Wednesday, July 2, 2008

Tune of the day even though it's like not even the weekend or anything.

This gorgeousful slice of Detroit electronics came out in 1990 so it's timely that I should write about it as we teeter precariously on the edge of a '90s revival that will no doubt focus on Kid n Play flat top haircuts, raving, flannel shirts and Ace of Base. However, before the omnipresence of irony that serves to revive crap, corporate music and inflate major label CEO's salaries there was a thing called decent music. In the early '90s decent music could be anything from Throwing Muses to Ice Cube to this here record here. I know irony is so irreverent and hilarious, and anyways passionate artistry and earnestness should be clowned incessantly 'cos it says so in the "Staying Hip As You Approach 40" handbook that's de rigeur reading at Vice Magazine headquarters, but for an honest appraisal of its role in youth culture read No Logo by Naomi Klein, she kinda nails the wall, where it belongs.

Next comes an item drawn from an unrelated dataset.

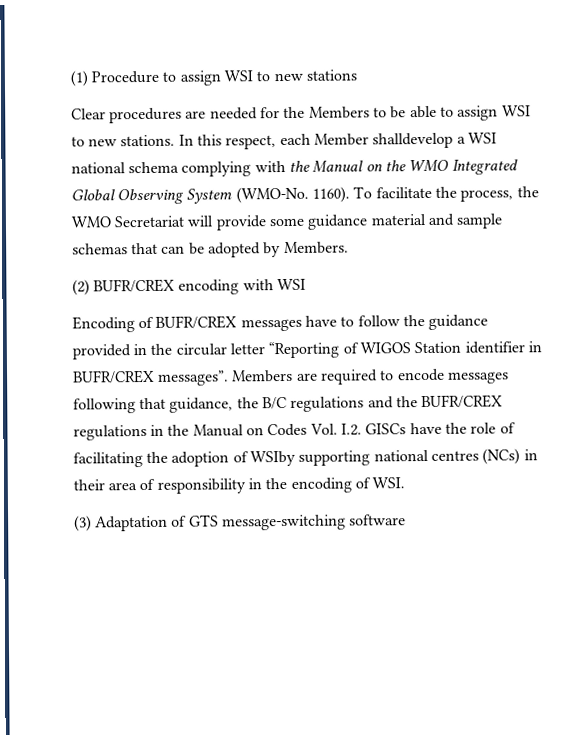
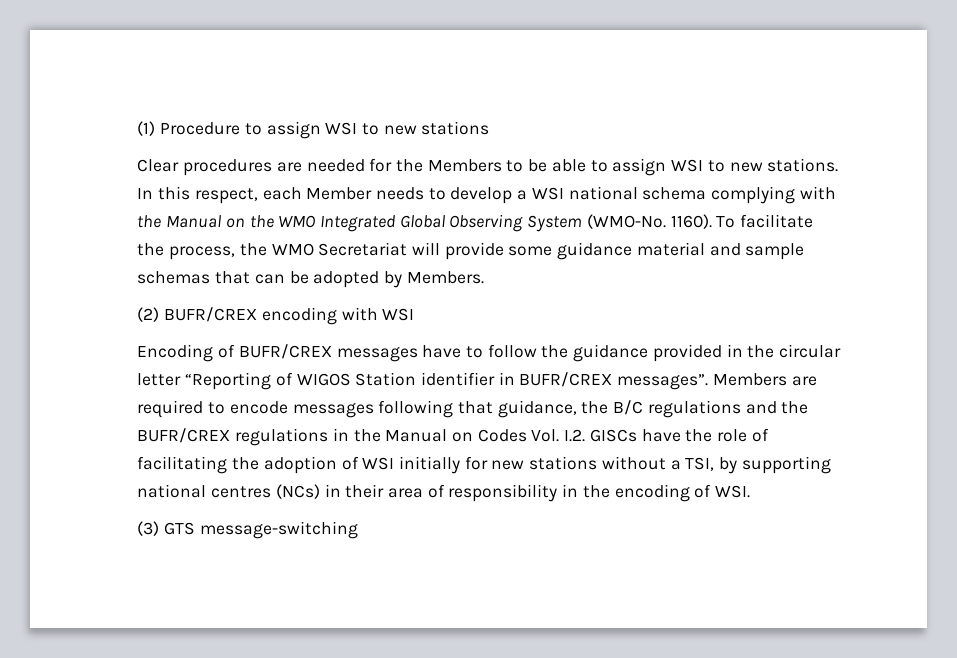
[372,132,454,149] shalldevelop -> [376,187,513,204] needs to develop
[250,450,297,467] WSIby -> [362,456,738,474] WSI initially for new stations without a TSI, by
[95,515,188,532] Adaptation of -> (160, 528) none
[349,514,407,526] software -> (358, 530) none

But, back to the music. Octave One's "I Believe" is a lush, driving and naive slice of Detroit techno and copies of it should be placed in a capsule and shot into space by NASA so that other lifeforms can swoon to its beauty. Supposedly it was crafted on gear bought second hand by the Burden Brothers from fellow Detroiters Was (Not Was) (whose "Wheel Me Out" is essential disco not disco gear and according to Juan Atkins, was the record he learned to mix with). It was released on Derrick May's Transmat label which, at the time was home to Atkins' Model 500 project, and had released serious dance floor numbers like Rhythim Is Rhythim's "Nude Photo," and "It Is What It Is," and R-Tyme's sublime "R-Theme"/"Illusion" EP.

"I Believe" is also sublime, containing the very uplifting original mix, Jay Denham's Inner Cityesque interpretation and Juan's sensational, sensual, sexy and swiftnific mix which features a bassline from the depths of the ocean, layers of dreamy strings and fifteen year old Lisa Newberry's plaintiff vocals. It is the perfect fusion of forward looking dance music, star gazing optimism and hydraulic funk inflected dub. Before any more schminimal techno is written this record should be listened to. It is truly inspiring and sonically stunning, and it will sound great in a mash up with Vanilla Ice. Zzzzzzzzzzzzzzzzzzzzzzzz.